EXTRAIT CITÉ:
# # # #
Les propositions de Britt-Mari Barth intervient à une époque où les représentations et les comportements changent constamment. En quoi cette nouvelle manière d’enseigner répond-elle au changement dans les mentalités ?

 

Nous sommes beaucoup plus conscients aujourd’hui  du besoin des interactions pour apprendre. Nous n’apprenons pas seuls, nous apprenons par interaction, avec les autres et avec les « outils de pensée » que notre environnement nous rend accessibles. Cela se remarque d’autant plus aujourd’hui que nous vivons une mutation technologique, une révolution portée par le numérique, une « « culture multi-média ». Issus de cette « cyberculture », qualifiés de « digital natives », les élèves ont également changé et ils ne viennent plus à l’école avec les mêmes attentes – et l’école ne peut plus l’ignorer. Ils sont experts en nouvelles technologies et ils ont l’habitude d’être en communication constante sur les réseaux sociaux. Il y a un rapport nouveau au savoir et à l’apprentissage, élèves et professeurs ont accès aux mêmes informations. Les mutations actuelles de notre société laissent penser que la nature de l’enseignement et de la formation va être amenée à changer radicalement. Cela ne veut pas dire que l’école est moins indispensable qu’avant, mais les rôles des enseignants et des élèves ont changé. Les propositions que j’ai faites vont dans ce sens, elles offrent plus de place aux élèves « d’apprendre ensemble », de participer activement à la construction de leur savoir.

 

Britt-Mari Barth travaille avec des professeurs innovants, mais ses livres s’adressent à tous les enseignants. Comment ses idées sont-elles reçues ?
# # # #
CONSIGNE A: Affichez toutes les lignes des entrées qui contiennent la chaîne « difference », en tenant compte de la casse.
# # # #
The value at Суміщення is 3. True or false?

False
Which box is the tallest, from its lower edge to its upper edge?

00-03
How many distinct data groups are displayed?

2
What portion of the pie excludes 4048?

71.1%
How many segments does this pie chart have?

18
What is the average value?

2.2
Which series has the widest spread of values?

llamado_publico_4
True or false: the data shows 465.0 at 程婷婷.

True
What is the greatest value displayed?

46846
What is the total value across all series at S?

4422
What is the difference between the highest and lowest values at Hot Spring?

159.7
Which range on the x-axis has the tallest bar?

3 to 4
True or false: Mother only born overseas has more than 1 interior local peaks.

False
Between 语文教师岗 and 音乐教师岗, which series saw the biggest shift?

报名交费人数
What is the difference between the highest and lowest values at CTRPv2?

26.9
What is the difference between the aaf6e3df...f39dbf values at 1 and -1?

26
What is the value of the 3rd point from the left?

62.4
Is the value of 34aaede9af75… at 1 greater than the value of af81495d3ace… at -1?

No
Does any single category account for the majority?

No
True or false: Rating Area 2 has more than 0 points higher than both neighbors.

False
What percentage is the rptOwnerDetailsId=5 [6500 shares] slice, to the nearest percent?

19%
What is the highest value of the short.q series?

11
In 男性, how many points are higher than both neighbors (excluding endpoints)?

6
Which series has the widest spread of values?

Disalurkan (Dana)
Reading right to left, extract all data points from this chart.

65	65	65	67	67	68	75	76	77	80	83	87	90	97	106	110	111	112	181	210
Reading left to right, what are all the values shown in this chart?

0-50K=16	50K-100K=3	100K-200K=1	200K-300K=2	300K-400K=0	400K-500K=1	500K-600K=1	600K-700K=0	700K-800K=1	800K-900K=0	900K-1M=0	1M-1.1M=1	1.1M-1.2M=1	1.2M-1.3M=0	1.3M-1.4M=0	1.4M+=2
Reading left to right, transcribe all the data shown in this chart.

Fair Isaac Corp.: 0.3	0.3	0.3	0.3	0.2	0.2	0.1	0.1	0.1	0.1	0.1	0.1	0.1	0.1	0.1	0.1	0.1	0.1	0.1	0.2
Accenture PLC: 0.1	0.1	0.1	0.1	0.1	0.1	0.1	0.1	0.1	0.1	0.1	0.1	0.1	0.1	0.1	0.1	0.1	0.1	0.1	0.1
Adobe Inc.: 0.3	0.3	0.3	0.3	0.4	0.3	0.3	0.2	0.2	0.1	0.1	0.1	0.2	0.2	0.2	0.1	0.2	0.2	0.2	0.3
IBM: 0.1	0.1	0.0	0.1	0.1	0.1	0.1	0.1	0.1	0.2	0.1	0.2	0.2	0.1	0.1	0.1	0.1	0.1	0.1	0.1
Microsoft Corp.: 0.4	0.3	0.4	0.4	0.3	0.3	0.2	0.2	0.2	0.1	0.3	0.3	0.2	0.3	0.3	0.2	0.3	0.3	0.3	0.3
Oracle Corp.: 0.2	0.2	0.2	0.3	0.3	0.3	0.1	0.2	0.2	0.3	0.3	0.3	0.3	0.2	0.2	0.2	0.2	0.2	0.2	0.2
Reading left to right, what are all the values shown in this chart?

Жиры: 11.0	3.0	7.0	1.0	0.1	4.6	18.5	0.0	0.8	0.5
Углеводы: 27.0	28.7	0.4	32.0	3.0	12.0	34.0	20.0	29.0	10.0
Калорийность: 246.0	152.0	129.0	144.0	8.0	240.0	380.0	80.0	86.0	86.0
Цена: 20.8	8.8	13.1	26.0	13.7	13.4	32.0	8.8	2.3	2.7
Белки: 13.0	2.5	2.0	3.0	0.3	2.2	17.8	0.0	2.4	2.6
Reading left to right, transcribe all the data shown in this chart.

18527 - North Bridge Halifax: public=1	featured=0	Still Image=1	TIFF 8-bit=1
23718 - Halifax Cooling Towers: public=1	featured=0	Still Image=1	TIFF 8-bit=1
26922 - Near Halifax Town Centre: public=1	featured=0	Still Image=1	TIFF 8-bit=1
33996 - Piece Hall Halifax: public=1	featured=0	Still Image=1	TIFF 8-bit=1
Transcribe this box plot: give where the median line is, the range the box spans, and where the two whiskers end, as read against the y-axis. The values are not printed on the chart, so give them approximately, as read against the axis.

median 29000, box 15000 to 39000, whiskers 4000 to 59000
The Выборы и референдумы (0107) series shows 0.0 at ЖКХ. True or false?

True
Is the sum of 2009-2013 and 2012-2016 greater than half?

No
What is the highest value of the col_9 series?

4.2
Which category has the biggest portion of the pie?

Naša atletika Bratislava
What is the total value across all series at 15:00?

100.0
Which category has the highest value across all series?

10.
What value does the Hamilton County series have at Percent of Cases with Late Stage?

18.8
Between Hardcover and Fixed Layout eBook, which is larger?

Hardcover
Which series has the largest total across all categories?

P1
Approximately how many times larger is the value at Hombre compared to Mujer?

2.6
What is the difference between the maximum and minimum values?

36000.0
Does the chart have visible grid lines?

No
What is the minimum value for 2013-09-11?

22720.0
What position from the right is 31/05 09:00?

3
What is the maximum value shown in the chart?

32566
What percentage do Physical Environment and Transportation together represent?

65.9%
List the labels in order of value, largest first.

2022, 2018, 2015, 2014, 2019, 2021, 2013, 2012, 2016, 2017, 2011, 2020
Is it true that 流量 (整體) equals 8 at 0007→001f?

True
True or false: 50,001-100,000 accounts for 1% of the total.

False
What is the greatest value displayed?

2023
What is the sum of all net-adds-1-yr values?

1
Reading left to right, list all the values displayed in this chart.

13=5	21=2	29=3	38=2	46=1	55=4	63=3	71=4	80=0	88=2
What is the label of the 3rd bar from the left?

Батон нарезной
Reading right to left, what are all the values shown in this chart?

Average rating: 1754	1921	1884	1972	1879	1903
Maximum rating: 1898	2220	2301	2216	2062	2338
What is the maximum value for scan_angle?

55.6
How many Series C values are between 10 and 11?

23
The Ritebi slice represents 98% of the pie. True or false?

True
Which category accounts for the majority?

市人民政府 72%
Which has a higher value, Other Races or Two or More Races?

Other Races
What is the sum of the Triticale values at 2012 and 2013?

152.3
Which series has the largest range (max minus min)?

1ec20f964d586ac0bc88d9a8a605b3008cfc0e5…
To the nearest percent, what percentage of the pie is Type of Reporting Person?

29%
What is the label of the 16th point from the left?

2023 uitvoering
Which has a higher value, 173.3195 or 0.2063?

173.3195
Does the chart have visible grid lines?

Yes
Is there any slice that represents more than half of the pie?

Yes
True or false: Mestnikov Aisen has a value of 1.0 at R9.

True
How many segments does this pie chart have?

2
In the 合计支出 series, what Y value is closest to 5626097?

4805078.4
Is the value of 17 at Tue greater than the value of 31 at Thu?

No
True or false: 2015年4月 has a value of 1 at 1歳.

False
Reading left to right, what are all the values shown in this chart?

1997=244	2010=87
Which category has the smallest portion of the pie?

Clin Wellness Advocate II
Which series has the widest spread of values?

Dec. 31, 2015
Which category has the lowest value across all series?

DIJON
# # # #
CONSIGNE B: Pour chacune des affirmations suivantes, indiquez par oui ou par non si elle concorde avec l’extrait, et citez à l’identique les mots de l’extrait qui permettent de trancher : (i) élèves et professeurs disposent des mêmes informations ; (ii) l’école est désormais moins indispensable qu’auparavant ; (iii) les livres de Britt-Mari Barth sont destinés aux seuls professeurs innovants.

CORRIGÉ A:
What is the difference between the highest and lowest values at Hot Spring?
What is the difference between the highest and lowest values at CTRPv2?
What is the difference between the aaf6e3df...f39dbf values at 1 and -1?
What is the difference between the maximum and minimum values?

CORRIGÉ B:
(i) Oui : « élèves et professeurs ont accès aux mêmes informations »
(ii) Non : « Cela ne veut pas dire que l’école est moins indispensable qu’avant »
(iii) Non : « ses livres s’adressent à tous les enseignants »